A pungent smell like musty hay hits my nostrils. Cows! But where are they? They have to be close, given the pies I’m dodging on the ground. I venture up a hillside path that eventually opens up into glorious panoramic views of the Bay waters. Off in the distance are blackish specks – the roving and ever-present cattle herd of Wildcat Canyon.
I’ve been to the park several times and the cows usually seem to be drawn to the middle of the looped trail I prefer, which measures about 2.5 miles. Today they’ve scooted way the heck off into the horizon. I snug my hoodie a little tighter and begin to thread a narrow dirt trail over a rolling incline to the south. After about 10 minutes I crest a hill and – bam, cow!
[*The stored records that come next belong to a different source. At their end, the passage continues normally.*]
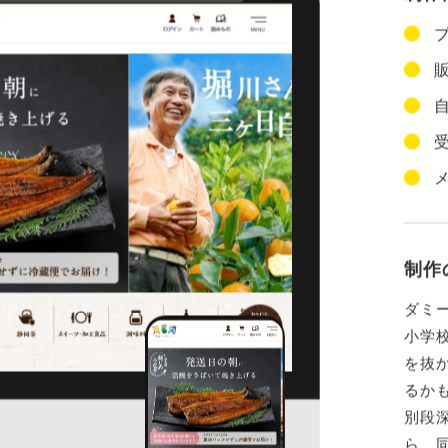
ブ
販
自
受
メ
制作
ダミ
小学
を抜
るか
別段
ら、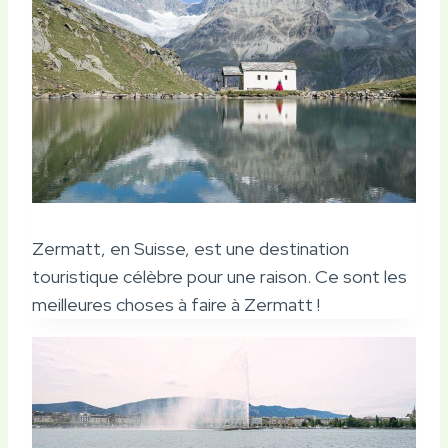
Zermatt, en Suisse, est une destination
touristique célèbre pour une raison. Ce sont les
meilleures choses à faire à Zermatt !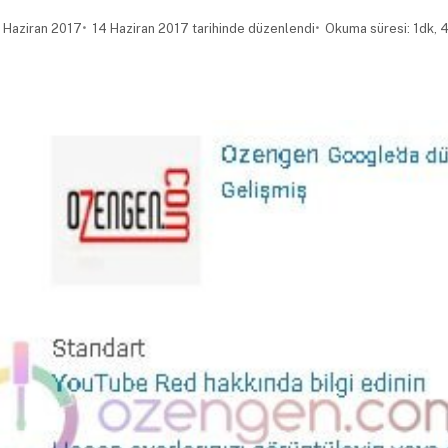
 Haziran 2017
14 Haziran 2017 tarihinde düzenlendi
Okuma süresi: 1dk, 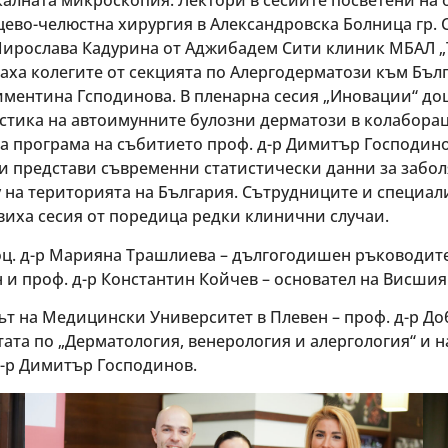
калната микроскопия. Лектори в сесиите посветени на
ево-челюстна хирургия в Александровска Болница гр. С
Мирослава Кадурина от Аджибадем Сити клиник МБАЛ „Т
наха колегите от секцията по Алергодерматози към Бъл
иментина Гсподинова. В пленарна сесия „Иновации“ до
стика на автоимунните булозни дерматози в колаборац
та програма на събитието проф. д-р Димитър Господин
и представи съвременни статистически данни за забол
 на територията на България. Сътрудниците и специал
авиха сесия от поредица редки клинични случаи.
оц. д-р Марияна Трашлиева – дългогодишен ръководите
 проф. д-р Константин Койчев – основател на Висшия 
ът на Медицински Университет в Плевен – проф. д-р Д
тата по „Дерматология, венерология и алергология“ и 
д-р Димитър Господинов.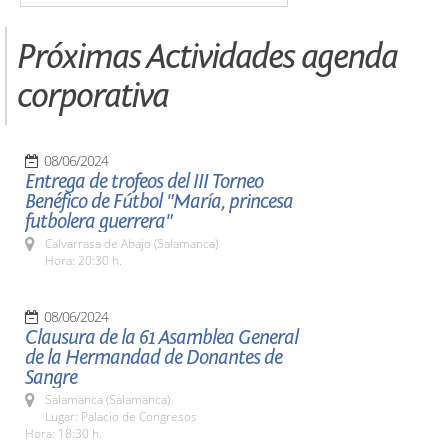
Próximas Actividades agenda
corporativa
08/06/2024
Entrega de trofeos del III Torneo
Benéfico de Fútbol "María, princesa
futbolera guerrera"
Calvarrasa de Abajo (Salamanca)
Hora: 20:30 h.
08/06/2024
Clausura de la 61 Asamblea General
de la Hermandad de Donantes de
Sangre
Salamanca (Salamanca)
Lugar: Palacio de Congresos
Hora: 18:30 h.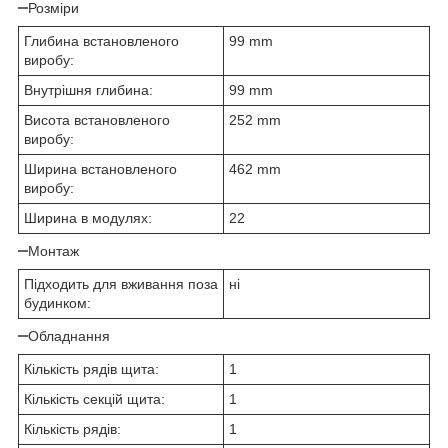
Розміри
Глибина встановленого
99 mm
виробу:
Внутрішня глибина:
99 mm
Висота встановленого
252 mm
виробу:
Ширина встановленого
462 mm
виробу:
Ширина в модулях:
22
Монтаж
Підходить для вживання поза
ні
будинком:
Обладнання
Кількість рядів щита:
1
Кількість секцій щита:
1
Кількість рядів:
1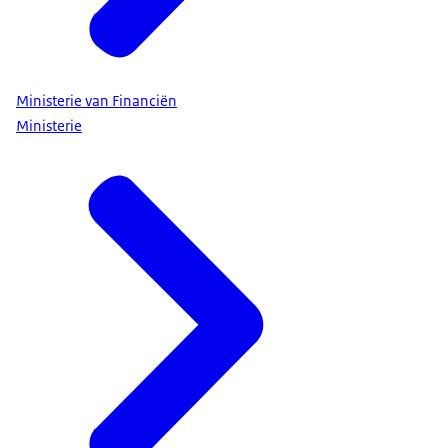
Ministerie van Financiën
Ministerie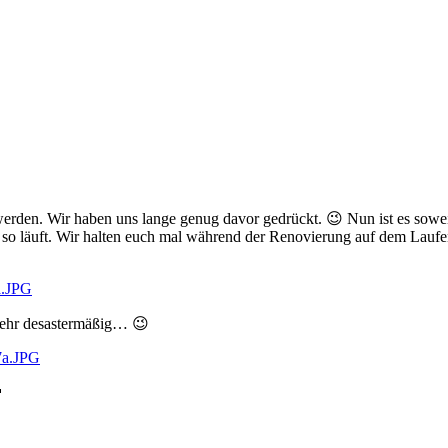
rden. Wir haben uns lange genug davor gedrückt. 😉 Nun ist es sowei
’s so läuft. Wir halten euch mal während der Renovierung auf dem Lauf
 Mehr desastermäßig… 😉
It’s huge and meaty and making frequent exhalations like a steam train. It moves in a straight line at perhaps ¼ mph, chomping the grass like a hot-blooded mowing machine. Some ways behind it are many other cows doing the same thing.
I consider reaching out to hug the cow – get some koe knuffelen going – but decide not to. First off, you’re not supposed to bother cattle in public parkland; they can be protective of their young, and if there’s an incident, it probably won’t come out well for the human or the cow. Second, I tend to agree with this person that “just by way of establishing some cuddliness expectations, a cow is basically 1,800 pounds of nervous muscle wrapped in a sweaty wool carpet that’s covered in mud, urine and (expletive).”
Instead, I admire the cow from afar and think cow-related thoughts. Do cows ever get sick of grass? Is there a cow heaven and, by association, a cow hell? How many In-N-Out burgers would that thing make, anyway?
I head back onto the Monte Cresta trail and finish the loop, which provides spectacular views of the San Pablo Bay and also some odd primitive-living structures built from tree branches. Is my mood elevated? Maybe a little, as if I’d popped a capsule of St. John’s wort. Or perhaps it’s the endorphins from chugging up hills. Either way, when the social isolation of COVID gets too much to bear, I’ll definitely come out to Wildcat again, seeking the company of cows.
Hike length and difficulty: 2.5 mile loop, not so bad if you don’t mind climbing moderate hills and opening/closing cattle gates
Hike rating: 4.5 out of 5 cowpies
Where to eat nearby: Driving back to Solano Avenue in Albany will get you a wealth of dining options, including some higher-end Indian and Chinese restaurants. But I prefer to head to the 99 Ranch Market in Richmond’s Pacific East Mall and grab something from the seafood counter to cook at home — a Dungeness crab or a live sea bass to broil simply with butter and lemon. Hit the Sheng Kee Bakery on the way out to pick up excellent egg custards and pineapple buns.
Wildcat Canyon Regional Park: 5755 McBryde Ave., Richmond; 888-327-2757, ebparks.org/parks/wildcat-canyon. Find a full list of East Bay parks where there’s cattle grazing year-round at ebparks.org/natural-resources/grazing/parks.